Description
Context
Lucene 8 introduces optimizations that allow to compute top hits more efficiently by skipping documents that do not produce competitive scores. We would like to enable this behavior by default so that users can opt in if they need accurate total hit counts, which are costly, rather than the other way around.
Not returning a hit count at all is problematic for traditional search UIs with pagination: say that you want to display up to 5 pages with 10 hits per page, you need to know whether the hit count is between 0 and 10, between 11 and 20, between 21 and 30, between 31 and 40, or greater than 40 in order to know how many pages need to be displayed. In order to address this issue, Lucene takes a configurable threshold: if the hit count is less than this threshold, then you will get an accurate hit count, otherwise you will get a lower bound of the hit count.
We don't want to discuss backward compatibility for now, let's focus what we want to have eventually, and only then discuss how we get there to make the change easy to digest for users. That's fine if we need multiple steps and the whole change is only available in 8 rather than 7.
Response format
We need a way to tell users whether the hit count is accurate or a lower bound. Multiple ideas have been mentioned:
- not modify the response format: if the user asked to count up to X and the hit count is greater than X, just return X as the hit count
- use a string that ends with a
+
as a way to say that the hit count is a lower bound, eg.{ "hits": { "total": "1234+" } }
when the hit count is a lower bound and{ "hits": { "total": 1234 } }
like today otherwise - use another field that tells whether the hit count is accurate or a lower bound, eg.
{ "hits": { "total": 1234, "total_hits_relation": "gte" } }
- make
hits.total
an object with a value and a relation, eg.{ "hits": { "total": { "value": 1234, "relation": "gte" } } }
- make
hits.total
an object that has two possible keys but only one is ever set, eg.{ "hits": { "total": { "gte": 1234 } } }
or{ "hits": { "total": { "eq": 1234 } } }
- don't reuse
hits.total
at all and return a different field if ie.hits.min
or some better name.

DATASET ROWS:
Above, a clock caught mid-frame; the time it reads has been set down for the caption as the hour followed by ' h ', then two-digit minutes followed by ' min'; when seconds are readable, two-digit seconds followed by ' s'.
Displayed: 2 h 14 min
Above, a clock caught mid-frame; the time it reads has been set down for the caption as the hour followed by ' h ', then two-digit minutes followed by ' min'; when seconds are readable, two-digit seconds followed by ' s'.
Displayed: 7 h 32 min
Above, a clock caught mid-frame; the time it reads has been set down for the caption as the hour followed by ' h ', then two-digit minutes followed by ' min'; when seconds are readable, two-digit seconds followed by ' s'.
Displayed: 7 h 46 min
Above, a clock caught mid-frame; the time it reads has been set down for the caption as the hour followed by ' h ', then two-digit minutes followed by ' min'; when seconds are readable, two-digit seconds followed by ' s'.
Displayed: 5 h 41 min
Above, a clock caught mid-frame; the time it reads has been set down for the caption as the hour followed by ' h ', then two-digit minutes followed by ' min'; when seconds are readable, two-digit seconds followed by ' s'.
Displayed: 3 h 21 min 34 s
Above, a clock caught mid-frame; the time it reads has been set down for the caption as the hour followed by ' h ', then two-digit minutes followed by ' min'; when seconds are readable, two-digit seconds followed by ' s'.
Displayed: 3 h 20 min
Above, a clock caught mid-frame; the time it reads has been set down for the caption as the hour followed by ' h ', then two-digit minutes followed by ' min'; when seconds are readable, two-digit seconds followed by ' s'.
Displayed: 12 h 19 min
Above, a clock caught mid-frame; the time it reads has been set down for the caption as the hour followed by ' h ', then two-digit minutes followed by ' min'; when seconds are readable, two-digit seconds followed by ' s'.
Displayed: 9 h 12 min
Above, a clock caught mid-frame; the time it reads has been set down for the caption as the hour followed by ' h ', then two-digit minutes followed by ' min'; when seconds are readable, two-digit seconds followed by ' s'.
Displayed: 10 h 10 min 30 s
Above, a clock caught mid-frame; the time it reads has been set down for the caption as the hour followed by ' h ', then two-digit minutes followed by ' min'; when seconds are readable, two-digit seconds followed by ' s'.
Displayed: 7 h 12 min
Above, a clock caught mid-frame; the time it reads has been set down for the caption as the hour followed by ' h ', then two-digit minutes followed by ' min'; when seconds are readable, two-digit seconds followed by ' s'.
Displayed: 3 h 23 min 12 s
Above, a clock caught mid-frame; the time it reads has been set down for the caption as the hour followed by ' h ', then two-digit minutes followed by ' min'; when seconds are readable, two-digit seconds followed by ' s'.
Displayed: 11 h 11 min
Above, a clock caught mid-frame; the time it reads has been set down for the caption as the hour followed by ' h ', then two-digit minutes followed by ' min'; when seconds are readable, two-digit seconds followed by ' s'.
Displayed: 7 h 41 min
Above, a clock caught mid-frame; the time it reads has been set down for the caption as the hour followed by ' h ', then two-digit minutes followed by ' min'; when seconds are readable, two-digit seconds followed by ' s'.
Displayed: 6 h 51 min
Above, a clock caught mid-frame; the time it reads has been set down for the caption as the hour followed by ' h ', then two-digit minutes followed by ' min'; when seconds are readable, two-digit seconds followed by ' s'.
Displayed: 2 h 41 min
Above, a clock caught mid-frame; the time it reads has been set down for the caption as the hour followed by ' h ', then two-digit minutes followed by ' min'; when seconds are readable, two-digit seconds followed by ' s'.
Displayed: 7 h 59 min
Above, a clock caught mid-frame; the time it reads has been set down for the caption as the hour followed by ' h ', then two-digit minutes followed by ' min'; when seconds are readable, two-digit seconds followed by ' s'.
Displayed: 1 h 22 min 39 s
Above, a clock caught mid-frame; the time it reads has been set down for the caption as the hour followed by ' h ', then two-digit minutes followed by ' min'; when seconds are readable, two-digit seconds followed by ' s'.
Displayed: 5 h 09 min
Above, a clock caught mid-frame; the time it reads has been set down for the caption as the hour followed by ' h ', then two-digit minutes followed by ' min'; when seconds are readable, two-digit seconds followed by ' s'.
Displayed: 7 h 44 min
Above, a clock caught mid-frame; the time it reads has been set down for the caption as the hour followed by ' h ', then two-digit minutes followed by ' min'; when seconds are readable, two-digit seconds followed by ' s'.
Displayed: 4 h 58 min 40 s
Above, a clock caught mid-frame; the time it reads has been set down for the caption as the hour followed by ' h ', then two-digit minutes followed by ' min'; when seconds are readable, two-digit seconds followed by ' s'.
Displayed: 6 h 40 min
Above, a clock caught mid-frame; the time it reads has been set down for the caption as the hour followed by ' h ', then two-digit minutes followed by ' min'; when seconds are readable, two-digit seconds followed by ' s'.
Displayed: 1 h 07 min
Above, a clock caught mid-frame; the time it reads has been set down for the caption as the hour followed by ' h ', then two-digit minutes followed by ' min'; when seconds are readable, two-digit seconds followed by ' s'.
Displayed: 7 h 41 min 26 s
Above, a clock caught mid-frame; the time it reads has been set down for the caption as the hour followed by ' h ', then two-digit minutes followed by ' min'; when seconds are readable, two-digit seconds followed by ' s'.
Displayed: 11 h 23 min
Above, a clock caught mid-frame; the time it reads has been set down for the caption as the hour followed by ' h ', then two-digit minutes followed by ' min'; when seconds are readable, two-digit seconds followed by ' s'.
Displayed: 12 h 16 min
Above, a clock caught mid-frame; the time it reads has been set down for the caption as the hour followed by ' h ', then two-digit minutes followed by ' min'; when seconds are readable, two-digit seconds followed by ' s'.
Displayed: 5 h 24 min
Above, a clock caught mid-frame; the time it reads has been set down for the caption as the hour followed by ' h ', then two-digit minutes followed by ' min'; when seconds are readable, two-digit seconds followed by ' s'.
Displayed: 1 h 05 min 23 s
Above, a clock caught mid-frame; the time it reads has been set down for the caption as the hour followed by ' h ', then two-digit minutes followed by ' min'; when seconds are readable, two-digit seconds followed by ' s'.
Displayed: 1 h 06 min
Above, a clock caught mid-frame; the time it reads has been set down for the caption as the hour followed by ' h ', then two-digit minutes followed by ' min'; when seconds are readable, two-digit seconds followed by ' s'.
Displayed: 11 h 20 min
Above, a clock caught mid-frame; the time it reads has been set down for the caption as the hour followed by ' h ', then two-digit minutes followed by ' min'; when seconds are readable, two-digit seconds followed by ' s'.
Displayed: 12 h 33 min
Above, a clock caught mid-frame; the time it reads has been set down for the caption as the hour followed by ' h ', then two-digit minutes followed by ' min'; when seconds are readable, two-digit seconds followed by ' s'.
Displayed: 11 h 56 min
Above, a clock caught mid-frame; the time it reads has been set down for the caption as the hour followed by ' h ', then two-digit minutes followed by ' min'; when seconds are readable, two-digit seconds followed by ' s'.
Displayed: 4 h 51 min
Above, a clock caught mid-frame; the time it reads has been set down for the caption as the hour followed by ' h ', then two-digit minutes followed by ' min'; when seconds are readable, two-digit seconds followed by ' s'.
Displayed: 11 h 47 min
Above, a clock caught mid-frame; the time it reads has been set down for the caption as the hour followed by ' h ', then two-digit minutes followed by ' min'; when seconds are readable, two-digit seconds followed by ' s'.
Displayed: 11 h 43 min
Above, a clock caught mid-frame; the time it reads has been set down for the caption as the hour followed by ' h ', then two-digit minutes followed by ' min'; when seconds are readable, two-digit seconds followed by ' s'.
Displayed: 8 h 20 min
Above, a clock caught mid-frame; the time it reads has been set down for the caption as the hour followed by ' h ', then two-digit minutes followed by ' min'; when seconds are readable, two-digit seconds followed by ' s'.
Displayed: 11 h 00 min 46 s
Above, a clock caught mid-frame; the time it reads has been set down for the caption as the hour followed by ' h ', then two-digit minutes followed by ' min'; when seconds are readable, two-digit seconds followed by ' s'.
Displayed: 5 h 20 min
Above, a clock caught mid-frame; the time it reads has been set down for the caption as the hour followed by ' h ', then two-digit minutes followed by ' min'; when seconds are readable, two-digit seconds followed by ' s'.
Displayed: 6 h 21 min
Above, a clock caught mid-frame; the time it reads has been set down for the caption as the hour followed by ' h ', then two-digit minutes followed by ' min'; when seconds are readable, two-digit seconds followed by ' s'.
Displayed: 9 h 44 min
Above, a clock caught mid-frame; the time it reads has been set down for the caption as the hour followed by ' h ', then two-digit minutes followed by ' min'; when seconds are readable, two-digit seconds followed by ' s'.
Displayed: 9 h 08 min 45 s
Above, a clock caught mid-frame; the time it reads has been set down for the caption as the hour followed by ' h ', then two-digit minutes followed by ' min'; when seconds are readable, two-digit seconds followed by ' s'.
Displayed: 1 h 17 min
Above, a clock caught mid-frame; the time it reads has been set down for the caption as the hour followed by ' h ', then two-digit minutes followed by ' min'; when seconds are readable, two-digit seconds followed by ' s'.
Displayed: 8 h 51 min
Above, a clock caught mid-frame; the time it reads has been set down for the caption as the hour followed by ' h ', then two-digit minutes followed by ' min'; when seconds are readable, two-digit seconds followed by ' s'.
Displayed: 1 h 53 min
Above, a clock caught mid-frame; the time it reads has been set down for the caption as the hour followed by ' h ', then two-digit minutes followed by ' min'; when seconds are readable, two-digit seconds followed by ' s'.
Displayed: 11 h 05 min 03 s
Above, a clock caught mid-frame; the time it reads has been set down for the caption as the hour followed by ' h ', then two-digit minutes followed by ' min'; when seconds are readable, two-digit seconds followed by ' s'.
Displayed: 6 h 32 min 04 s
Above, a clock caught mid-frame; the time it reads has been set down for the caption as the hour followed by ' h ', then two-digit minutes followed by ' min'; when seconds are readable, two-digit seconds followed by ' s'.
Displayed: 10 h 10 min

SET OF TASKS:
• a. Decide whether each statement below agrees with the hit-count proposal. Answer yes or no for each, and quote the words of the proposal that decide it.
(i) Accurate total hit counts are described as costly.
(ii) The authors insist that the whole change be available in version 7.
(iii) When the hit count is below Lucene's threshold, a lower bound is returned.
• b. Answer these questions from the hit-count proposal, one per line:
(i) In the pagination example, how many hits are shown per page?
(ii) What value does the "relation" key take in the example where hits.total is an object with a value and a relation?
(iii) What character at the end of a string would mark the hit count as a lower bound?
• c. Extend the hit-count proposal past its final sentence, in the same style.

RESPONSES IN ORDER:
• a.
(i) Yes: "users can opt in if they need accurate total hit counts, which are costly"
(ii) No: "That's fine if we need multiple steps and the whole change is only available in 8 rather than 7."
(iii) No: "if the hit count is less than this threshold, then you will get an accurate hit count, otherwise you will get a lower bound of the hit count."

• b.
(i) 10
(ii) "gte"
(iii) +

• c.
When we discussed these options, we felt like 1 would make parsing more complicated, and with 2 it would be too easy to miss the fact that you need to look up another field in order to know how to interpret the hit count.
Implementation options
Option 1: Make track_total_hits
take a number
We already have a track_total_hits
switch which we added for index sorting, but currently take a boolean. It would be easy to make it take a number instead that would be the minimum number of hits to count accurately.
We could ease transition to the new response format by using the current format when track_total_hits
is unset or set to a boolean, and the new format when track_total_hits
is set to a number, and then deprecate support for booleans.
Users who want accurate hit counts could set a very high value for this parameter, we could potentially allow using a special value like -1
as a way to mean "be accurate".
Option 2: Hardcoded number of hits to count
Always count accurately up to index.max_result_window
hits. If users need accurate hits, they will need to use an aggregation (we need to add such an aggregation that counts docs).
Ping @elastic/es-clients to get opinions about the above thoughts, especially the response format.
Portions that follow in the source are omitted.